(HOW TO COMPLETE THIS TASK): Copy out all of the lines below with no changes.

(Dataset entries)
- Opening Delimiter -
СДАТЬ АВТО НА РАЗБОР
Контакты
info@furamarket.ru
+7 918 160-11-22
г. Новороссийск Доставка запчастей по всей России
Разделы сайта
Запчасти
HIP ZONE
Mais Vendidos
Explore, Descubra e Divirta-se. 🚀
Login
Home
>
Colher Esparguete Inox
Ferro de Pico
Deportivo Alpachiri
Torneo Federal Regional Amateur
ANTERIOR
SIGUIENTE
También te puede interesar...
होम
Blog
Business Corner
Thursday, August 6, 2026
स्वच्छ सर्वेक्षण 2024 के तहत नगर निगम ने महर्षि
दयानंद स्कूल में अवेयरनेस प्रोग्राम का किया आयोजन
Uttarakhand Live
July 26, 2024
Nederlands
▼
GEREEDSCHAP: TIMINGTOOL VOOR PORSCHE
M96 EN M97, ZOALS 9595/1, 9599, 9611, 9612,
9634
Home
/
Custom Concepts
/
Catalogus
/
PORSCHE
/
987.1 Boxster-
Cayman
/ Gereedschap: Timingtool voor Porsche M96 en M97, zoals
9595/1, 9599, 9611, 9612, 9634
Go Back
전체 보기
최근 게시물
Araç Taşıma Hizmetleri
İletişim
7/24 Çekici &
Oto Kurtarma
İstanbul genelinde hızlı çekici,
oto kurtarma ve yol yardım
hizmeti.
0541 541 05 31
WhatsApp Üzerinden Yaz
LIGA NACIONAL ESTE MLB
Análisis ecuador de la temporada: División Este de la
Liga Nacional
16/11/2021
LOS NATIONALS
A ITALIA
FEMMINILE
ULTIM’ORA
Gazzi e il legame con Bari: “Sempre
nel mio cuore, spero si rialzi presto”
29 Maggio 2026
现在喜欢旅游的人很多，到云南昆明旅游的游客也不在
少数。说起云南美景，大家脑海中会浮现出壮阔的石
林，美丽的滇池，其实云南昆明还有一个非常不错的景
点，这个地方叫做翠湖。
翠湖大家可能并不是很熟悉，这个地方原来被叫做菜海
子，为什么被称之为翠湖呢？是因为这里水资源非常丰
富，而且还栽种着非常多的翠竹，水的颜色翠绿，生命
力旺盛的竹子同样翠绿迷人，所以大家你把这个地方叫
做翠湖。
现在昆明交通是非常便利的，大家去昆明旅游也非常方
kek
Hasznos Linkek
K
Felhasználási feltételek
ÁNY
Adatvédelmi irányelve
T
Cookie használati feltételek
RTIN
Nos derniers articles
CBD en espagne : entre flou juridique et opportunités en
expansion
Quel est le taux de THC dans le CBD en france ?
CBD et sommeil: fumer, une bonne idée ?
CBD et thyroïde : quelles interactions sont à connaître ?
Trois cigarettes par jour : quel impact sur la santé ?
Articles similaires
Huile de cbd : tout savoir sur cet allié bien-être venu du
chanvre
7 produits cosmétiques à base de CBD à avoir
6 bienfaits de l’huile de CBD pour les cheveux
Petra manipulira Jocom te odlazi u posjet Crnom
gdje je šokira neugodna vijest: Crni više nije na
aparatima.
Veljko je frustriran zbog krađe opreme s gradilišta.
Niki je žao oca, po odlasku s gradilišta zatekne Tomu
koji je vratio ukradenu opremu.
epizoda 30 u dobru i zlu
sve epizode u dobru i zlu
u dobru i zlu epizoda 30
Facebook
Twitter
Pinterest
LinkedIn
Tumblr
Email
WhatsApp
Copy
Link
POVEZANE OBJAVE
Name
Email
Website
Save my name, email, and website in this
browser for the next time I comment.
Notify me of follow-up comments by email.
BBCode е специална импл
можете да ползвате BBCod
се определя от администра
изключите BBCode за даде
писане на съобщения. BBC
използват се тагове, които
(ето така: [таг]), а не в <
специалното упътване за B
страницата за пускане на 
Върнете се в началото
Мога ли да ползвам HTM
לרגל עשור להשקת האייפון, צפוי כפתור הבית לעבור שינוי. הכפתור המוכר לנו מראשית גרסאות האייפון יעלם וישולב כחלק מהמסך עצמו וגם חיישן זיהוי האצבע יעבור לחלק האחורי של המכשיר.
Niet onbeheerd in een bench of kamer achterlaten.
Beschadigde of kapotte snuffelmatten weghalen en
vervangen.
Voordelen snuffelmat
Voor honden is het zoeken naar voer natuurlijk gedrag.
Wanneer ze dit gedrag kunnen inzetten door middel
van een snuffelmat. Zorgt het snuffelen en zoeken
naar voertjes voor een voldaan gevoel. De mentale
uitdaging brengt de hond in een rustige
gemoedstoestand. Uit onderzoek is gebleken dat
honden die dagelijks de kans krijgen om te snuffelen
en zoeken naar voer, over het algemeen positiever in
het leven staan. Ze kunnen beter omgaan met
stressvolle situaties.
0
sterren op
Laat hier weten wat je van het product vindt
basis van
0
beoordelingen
- Closing Delimiter -
(WRITTEN ANSWER):
СДАТЬ АВТО НА РАЗБОР
Контакты
info@furamarket.ru
+7 918 160-11-22
г. Новороссийск Доставка запчастей по всей России
Разделы сайта
Запчасти
HIP ZONE
Mais Vendidos
Explore, Descubra e Divirta-se. 🚀
Login
Home
>
Colher Esparguete Inox
Ferro de Pico
Deportivo Alpachiri
Torneo Federal Regional Amateur
ANTERIOR
SIGUIENTE
También te puede interesar...
होम
Blog
Business Corner
Thursday, August 6, 2026
स्वच्छ सर्वेक्षण 2024 के तहत नगर निगम ने महर्षि
दयानंद स्कूल में अवेयरनेस प्रोग्राम का किया आयोजन
Uttarakhand Live
July 26, 2024
Nederlands
▼
GEREEDSCHAP: TIMINGTOOL VOOR PORSCHE
M96 EN M97, ZOALS 9595/1, 9599, 9611, 9612,
9634
Home
/
Custom Concepts
/
Catalogus
/
PORSCHE
/
987.1 Boxster-
Cayman
/ Gereedschap: Timingtool voor Porsche M96 en M97, zoals
9595/1, 9599, 9611, 9612, 9634
Go Back
전체 보기
최근 게시물
Araç Taşıma Hizmetleri
İletişim
7/24 Çekici &
Oto Kurtarma
İstanbul genelinde hızlı çekici,
oto kurtarma ve yol yardım
hizmeti.
0541 541 05 31
WhatsApp Üzerinden Yaz
LIGA NACIONAL ESTE MLB
Análisis ecuador de la temporada: División Este de la
Liga Nacional
16/11/2021
LOS NATIONALS
A ITALIA
FEMMINILE
ULTIM’ORA
Gazzi e il legame con Bari: “Sempre
nel mio cuore, spero si rialzi presto”
29 Maggio 2026
现在喜欢旅游的人很多，到云南昆明旅游的游客也不在
少数。说起云南美景，大家脑海中会浮现出壮阔的石
林，美丽的滇池，其实云南昆明还有一个非常不错的景
点，这个地方叫做翠湖。
翠湖大家可能并不是很熟悉，这个地方原来被叫做菜海
子，为什么被称之为翠湖呢？是因为这里水资源非常丰
富，而且还栽种着非常多的翠竹，水的颜色翠绿，生命
力旺盛的竹子同样翠绿迷人，所以大家你把这个地方叫
做翠湖。
现在昆明交通是非常便利的，大家去昆明旅游也非常方
kek
Hasznos Linkek
K
Felhasználási feltételek
ÁNY
Adatvédelmi irányelve
T
Cookie használati feltételek
RTIN
Nos derniers articles
CBD en espagne : entre flou juridique et opportunités en
expansion
Quel est le taux de THC dans le CBD en france ?
CBD et sommeil: fumer, une bonne idée ?
CBD et thyroïde : quelles interactions sont à connaître ?
Trois cigarettes par jour : quel impact sur la santé ?
Articles similaires
Huile de cbd : tout savoir sur cet allié bien-être venu du
chanvre
7 produits cosmétiques à base de CBD à avoir
6 bienfaits de l’huile de CBD pour les cheveux
Petra manipulira Jocom te odlazi u posjet Crnom
gdje je šokira neugodna vijest: Crni više nije na
aparatima.
Veljko je frustriran zbog krađe opreme s gradilišta.
Niki je žao oca, po odlasku s gradilišta zatekne Tomu
koji je vratio ukradenu opremu.
epizoda 30 u dobru i zlu
sve epizode u dobru i zlu
u dobru i zlu epizoda 30
Facebook
Twitter
Pinterest
LinkedIn
Tumblr
Email
WhatsApp
Copy
Link
POVEZANE OBJAVE
Name
Email
Website
Save my name, email, and website in this
browser for the next time I comment.
Notify me of follow-up comments by email.
BBCode е специална импл
можете да ползвате BBCod
се определя от администра
изключите BBCode за даде
писане на съобщения. BBC
използват се тагове, които
(ето така: [таг]), а не в <
специалното упътване за B
страницата за пускане на 
Върнете се в началото
Мога ли да ползвам HTM
לרגל עשור להשקת האייפון, צפוי כפתור הבית לעבור שינוי. הכפתור המוכר לנו מראשית גרסאות האייפון יעלם וישולב כחלק מהמסך עצמו וגם חיישן זיהוי האצבע יעבור לחלק האחורי של המכשיר.
Niet onbeheerd in een bench of kamer achterlaten.
Beschadigde of kapotte snuffelmatten weghalen en
vervangen.
Voordelen snuffelmat
Voor honden is het zoeken naar voer natuurlijk gedrag.
Wanneer ze dit gedrag kunnen inzetten door middel
van een snuffelmat. Zorgt het snuffelen en zoeken
naar voertjes voor een voldaan gevoel. De mentale
uitdaging brengt de hond in een rustige
gemoedstoestand. Uit onderzoek is gebleken dat
honden die dagelijks de kans krijgen om te snuffelen
en zoeken naar voer, over het algemeen positiever in
het leven staan. Ze kunnen beter omgaan met
stressvolle situaties.
0
sterren op
Laat hier weten wat je van het product vindt
basis van
0
beoordelingen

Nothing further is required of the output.